Participants: Sixty-one patients referred to a concussion clinic following mild traumatic brain injury.
Procedure: Patients recalled their current symptoms and problems via open-ended interview and then completed a structured postconcussion checklist.
Main outcome measures: Open-ended interview and the British Columbia Postconcussion Symptom Inventory (BC-PSI).
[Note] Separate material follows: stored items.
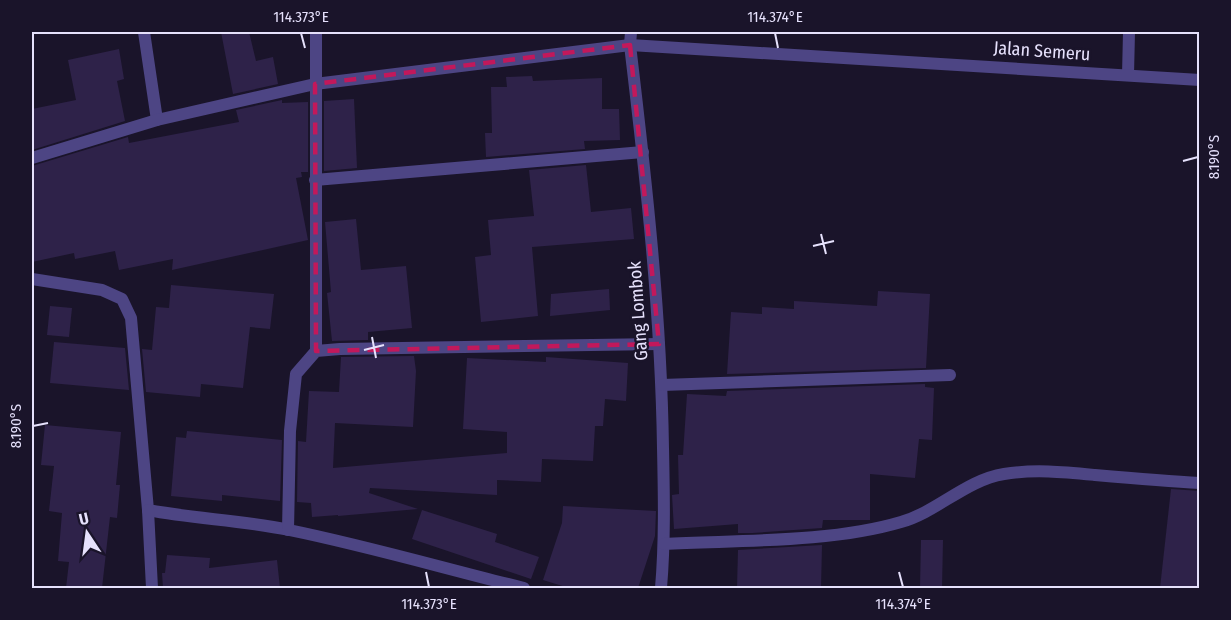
<svg xmlns="http://www.w3.org/2000/svg" width="1231" height="620" viewBox="0 0 1231 620" font-family="'Fira Sans Condensed',sans-serif">
<style>
.building{fill:#2e2249}
.lines{fill:none;stroke-linecap:round;stroke-linejoin:round}
.service{stroke:#4d4584;stroke-width:12}
.minor{stroke:#4d4584;stroke-width:12}
.marked{fill:none;stroke:#c2185b;stroke-width:4.5;stroke-dasharray:12 8;stroke-linejoin:round}
.ticks{fill:none;stroke:#e6e1fc;stroke-width:2}
.labels{text-anchor:middle;dominant-baseline:central;stroke-width:5;stroke-linejoin:round;paint-order:stroke}
.street-label{font-size:18px;fill:#e6e1fc;stroke:#1a142a}
.neatline{fill:none;stroke:#e6e1fc;stroke-width:2}
.ticks-label{font-size:15px;text-anchor:middle;fill:#e6e1fc}
</style>
<rect width="100%" height="100%" fill="#1a142a"/>
<!-- building -->
<g class="building">
<polygon points="221,32 249,32 256,61 273,57 278,84 233,94"/>
<polygon points="119,49 124,79 117,81 125,121 32,150 32,109 76,100 68,60"/>
<polygon points="532,76 533,81 602,78 602,109 619,109 620,140 584,141 585,149 486,157 485,133 492,133 491,87 507,87 506,77"/>
<polygon points="354,99 357,168 324,171 324,101"/>
<polygon points="282,100 282,103 308,102 308,172 301,172 302,177 296,178 308,240 172,270 173,259 119,270 115,251 75,259 74,253 32,262 32,166 128,137 129,143 239,122 236,110"/>
<polygon points="586,165 591,212 631,208 634,239 532,247 538,316 481,322 475,257 491,255 488,220 534,216 529,170"/>
<polygon points="356,219 361,270 406,266 412,328 368,332 368,340 332,341 327,293 331,292 325,222"/>
<polygon points="171,285 274,294 270,329 250,327 243,388 201,384 200,397 146,392 142,349 152,350 156,307 169,308"/>
<polygon points="609,289 610,310 550,316 551,294"/>
<polygon points="878,291 930,294 926,368 727,374 731,312 762,314 762,307 794,309 794,301 877,306"/>
<polygon points="50,306 72,308 69,337 47,335"/>
<polygon points="54,342 125,348 129,390 50,383"/>
<polygon points="414,356 416,371 413,427 335,423 333,468 507,453 507,432 463,429 467,358 546,362 546,357 628,363 626,401 605,399 603,426 595,426 593,461 542,459 541,482 497,480 497,495 370,488 369,493 418,509 338,516 338,515 312,517 311,503 297,502 298,441 306,442 309,391 339,392 341,357"/>
<polygon points="925,384 925,387 934,388 932,440 919,439 915,478 870,474 870,520 823,520 822,528 752,533 738,533 738,524 674,529 672,495 679,494 678,455 683,455 687,394 726,396 727,391"/>
<polygon points="45,425 121,432 116,485 120,485 117,518 110,517 102,588 66,588 69,562 58,561 62,513 49,511 54,466 41,465"/>
<polygon points="187,431 282,440 280,501 222,495 222,501 171,496 176,437 186,438"/>
<polygon points="1171,489 1200,491 1200,588 1160,588"/>
<polygon points="563,506 656,511 655,536 638,588 569,588 543,580 562,523"/>
<polygon points="422,510 497,534 495,542 539,557 531,579 412,539"/>
<polygon points="921,540 943,540 942,588 920,588"/>
<polygon points="822,545 821,588 737,588 738,550"/>
<polygon points="167,555 210,558 209,568 277,560 280,588 163,588 162,573 165,573"/>
</g>
<g class="lines">
<!-- service -->
<polyline class="service" points="1128,75 1129,32"/>
<!-- minor -->
<g class="minor">
<polyline points="144,32 157,120"/>
<path d="M 631,32 L 630,45 C 646,179 661,313 663,448 C 664,495 665,541 661,588"/>
<polyline points="32,158 157,120 315,84 630,45 1200,80"/>
<polyline points="315,180 643,152"/>
<path d="M 32,279 L 102,290 L 122,299 L 131,318 L 148,510 C 195,519 242,520 289,530 C 368,546 446,569 524,588"/>
<polyline points="316,351 316,32"/>
<polyline points="662,385 950,375"/>
<polyline points="148,510 152,588"/>
<polyline points="288,530 290,431 296,374 316,351 340,349 659,344"/>
<path d="M 664,544 C 738,540 830,543 901,522 C 937,512 966,480 1004,474 C 1034,469 1064,472 1095,475 C 1130,478 1165,481 1200,483"/>
</g>
</g>
<!-- marked area -->
<path class="marked" d="M 630,45 L 659,344 L 316,351 L 315,84 Z"/>
<!-- ticks -->
<path class="ticks" d="M 301,33 L 305,48M 775,33 L 778,48M 1183,161 L 1198,157M 821,234 L 826,254M 813,246 L 834,241M 372,337 L 376,358M 364,350 L 384,345M 33,426 L 48,423M 426,572 L 429,587M 899,572 L 903,587"/>
<g class="labels">
<!-- street labels -->
<g class="street-label">
<text transform="translate(1042 51) rotate(4)">Jalan Semeru</text>
<text transform="translate(638 311) rotate(-94)">Gang Lombok</text>
</g>
</g>
<!-- border -->
<rect width="1231" height="620" fill="none" stroke="#1a142a" stroke-width="66"/>
<!-- north arrow -->
<g transform="translate(87 533) rotate(347)" stroke="#1a142a" stroke-width="4.5" paint-order="stroke">
<path d="M0-4.5L10 22L0 15L-10 22Z" fill="#e6e1fc"/>
<text y="-9" font-size="16" font-weight="bold" text-anchor="middle" fill="#e6e1fc">U</text>
</g>
<rect x="33" y="33" width="1165" height="554" class="neatline"/>
<g class="ticks-label">
<text x="301" y="22">114.373°E</text>
<text x="775" y="22">114.374°E</text>
<text transform="translate(1214 157) rotate(-90)" y="5">8.190°S</text>
<text transform="translate(16 426) rotate(-90)" y="5">8.190°S</text>
<text x="429" y="609">114.373°E</text>
<text x="903" y="609">114.374°E</text>
</g>
</svg>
Results: On average, patients endorsed 3.3 symptoms (SD = 1.9) during open-ended interview and 9.1 symptoms (SD = 3.2) on the BC-PSI (P < .001). Approximately 44% endorsed 4 or more symptoms during interview compared with 92% on the BC-PSI. The percentage of patients endorsing items on the BC-PSI compared with interview was significantly greater on all 13 items. It was common for patients to endorse symptoms as moderate-severe on the BC-PSI, despite not spontaneously reporting those symptoms during the interview.
Conclusions: Clinicians need to be cautious when interpreting questionnaires and be aware of the possibility of nonspecific symptom endorsement, symptom overendorsement, symptom expectations influencing symptom endorsement, and the nocebo effect.